* Goal of the exercise *
In the entries below, how many lines hold the word "size"? Answer with the number only.

* Dataset *
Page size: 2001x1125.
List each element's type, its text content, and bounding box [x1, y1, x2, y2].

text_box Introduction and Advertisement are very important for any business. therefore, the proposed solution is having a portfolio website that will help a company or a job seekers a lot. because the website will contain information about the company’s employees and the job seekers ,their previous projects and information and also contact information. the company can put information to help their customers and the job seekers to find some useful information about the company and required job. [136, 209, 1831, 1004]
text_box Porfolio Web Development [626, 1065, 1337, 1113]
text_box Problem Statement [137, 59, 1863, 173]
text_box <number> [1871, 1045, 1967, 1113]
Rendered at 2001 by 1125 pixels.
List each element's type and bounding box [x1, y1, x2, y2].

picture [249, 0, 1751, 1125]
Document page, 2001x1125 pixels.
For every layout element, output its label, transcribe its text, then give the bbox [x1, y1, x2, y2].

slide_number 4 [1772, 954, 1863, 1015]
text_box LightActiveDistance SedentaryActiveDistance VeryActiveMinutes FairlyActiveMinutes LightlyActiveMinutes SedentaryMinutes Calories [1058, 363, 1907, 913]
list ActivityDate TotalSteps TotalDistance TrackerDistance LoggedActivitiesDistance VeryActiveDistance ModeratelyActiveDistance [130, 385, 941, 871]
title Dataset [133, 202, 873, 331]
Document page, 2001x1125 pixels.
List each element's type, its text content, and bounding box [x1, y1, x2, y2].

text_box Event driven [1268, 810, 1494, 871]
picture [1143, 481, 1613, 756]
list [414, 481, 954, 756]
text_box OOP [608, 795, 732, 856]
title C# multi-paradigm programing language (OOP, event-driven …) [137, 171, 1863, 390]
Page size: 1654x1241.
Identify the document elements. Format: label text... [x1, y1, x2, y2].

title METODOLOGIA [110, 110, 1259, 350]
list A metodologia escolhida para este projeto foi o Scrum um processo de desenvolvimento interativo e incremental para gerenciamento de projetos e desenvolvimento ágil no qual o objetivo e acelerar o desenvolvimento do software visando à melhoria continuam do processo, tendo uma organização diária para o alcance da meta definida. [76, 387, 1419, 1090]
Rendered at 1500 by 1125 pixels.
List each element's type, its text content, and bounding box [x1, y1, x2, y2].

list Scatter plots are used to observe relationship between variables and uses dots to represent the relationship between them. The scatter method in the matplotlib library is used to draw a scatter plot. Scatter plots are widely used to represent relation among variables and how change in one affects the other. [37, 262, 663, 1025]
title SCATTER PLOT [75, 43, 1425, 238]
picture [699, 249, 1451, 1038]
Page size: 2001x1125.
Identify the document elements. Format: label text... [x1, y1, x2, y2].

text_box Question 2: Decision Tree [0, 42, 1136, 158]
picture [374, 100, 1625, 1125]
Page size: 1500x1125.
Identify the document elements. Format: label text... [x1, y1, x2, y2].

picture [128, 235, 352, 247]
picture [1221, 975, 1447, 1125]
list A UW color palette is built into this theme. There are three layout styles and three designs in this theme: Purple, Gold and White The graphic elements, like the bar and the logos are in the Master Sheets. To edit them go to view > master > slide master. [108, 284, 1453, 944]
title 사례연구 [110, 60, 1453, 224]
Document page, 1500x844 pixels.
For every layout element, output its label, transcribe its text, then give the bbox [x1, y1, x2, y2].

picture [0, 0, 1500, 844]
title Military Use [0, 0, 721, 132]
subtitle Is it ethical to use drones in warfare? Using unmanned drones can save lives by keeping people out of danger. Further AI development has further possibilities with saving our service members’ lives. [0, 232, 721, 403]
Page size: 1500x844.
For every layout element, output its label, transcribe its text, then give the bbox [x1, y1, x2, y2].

* Solved problem *
5